**EXPLORE THE MATERIAL**
(A) Using the news report on the nursing home indictments, write out the portion from "EASTON -- A" to "Lower Eastern Shore.", swapping "morphine" for "fentanyl".
(B) According to the news report on the nursing home indictments, why did the grand jury indict the three former employees? Answer in one to three sentences.
(C) In the news report on the nursing home indictments, on what date did Maidie Lang Shay die?

**EXCERPTED PASSAGE**
***

EASTON -- A Worcester County grand jury has indicted three former employees of a Pocomoke City nursing home in the death of a 91-year-old patient, who investigators think was killed with an unauthorized dose of a powerful morphine-based painkiller.
Former employees Marjorie Karen Alpaugh, 51, of Princess Anne, and Delores Lee Walker, 47, of Fruitland, were charged yesterday with first-degree murder, conspiracy to commit murder, distribution of morphine, conspiracy to distribute morphine and possession of morphine.
The third former employee, Sherrie Lee Agar, 33, of Melfa, Va., was charged with conspiracy to commit murder, distribution of morphine, conspiracy to distribute morphine and possession of morphine.
Maidie Lang Shay died Jan. 29 at Hartley Hall Nursing Home, a well-known facility for the elderly on the Lower Eastern Shore.

***

**SOURCE INFORMATION**
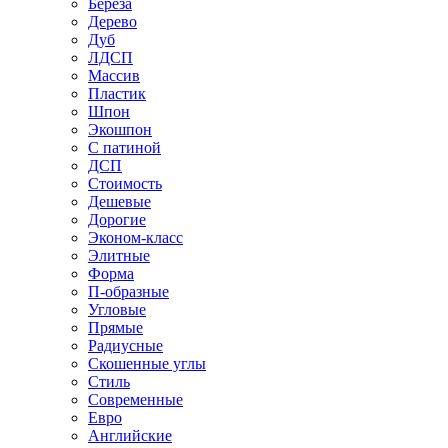
Береза
Дерево
Дуб
ЛДСП
Массив
Пластик
Шпон
Экошпон
С патиной
ДСП
Стоимость
Дешевые
Дорогие
Эконом-класс
Элитные
Форма
П-образные
Угловые
Прямые
Радиусные
Скошенные углы
Стиль
Современные
Евро
Английские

***

**TASK SOLUTIONS**
(A)
EASTON -- A Worcester County grand jury has indicted three former employees of a Pocomoke City nursing home in the death of a 91-year-old patient, who investigators think was killed with an unauthorized dose of a powerful fentanyl-based painkiller.
Former employees Marjorie Karen Alpaugh, 51, of Princess Anne, and Delores Lee Walker, 47, of Fruitland, were charged yesterday with first-degree murder, conspiracy to commit murder, distribution of fentanyl, conspiracy to distribute fentanyl and possession of fentanyl.
The third former employee, Sherrie Lee Agar, 33, of Melfa, Va., was charged with conspiracy to commit murder, distribution of fentanyl, conspiracy to distribute fentanyl and possession of fentanyl.
Maidie Lang Shay died Jan. 29 at Hartley Hall Nursing Home, a well-known facility for the elderly on the Lower Eastern Shore.

(B) The grand jury indicted them in the death of a 91-year-old patient at the Pocomoke City nursing home where they had worked. Investigators think the patient was killed with an unauthorized dose of a powerful morphine-based painkiller.

(C) Jan. 29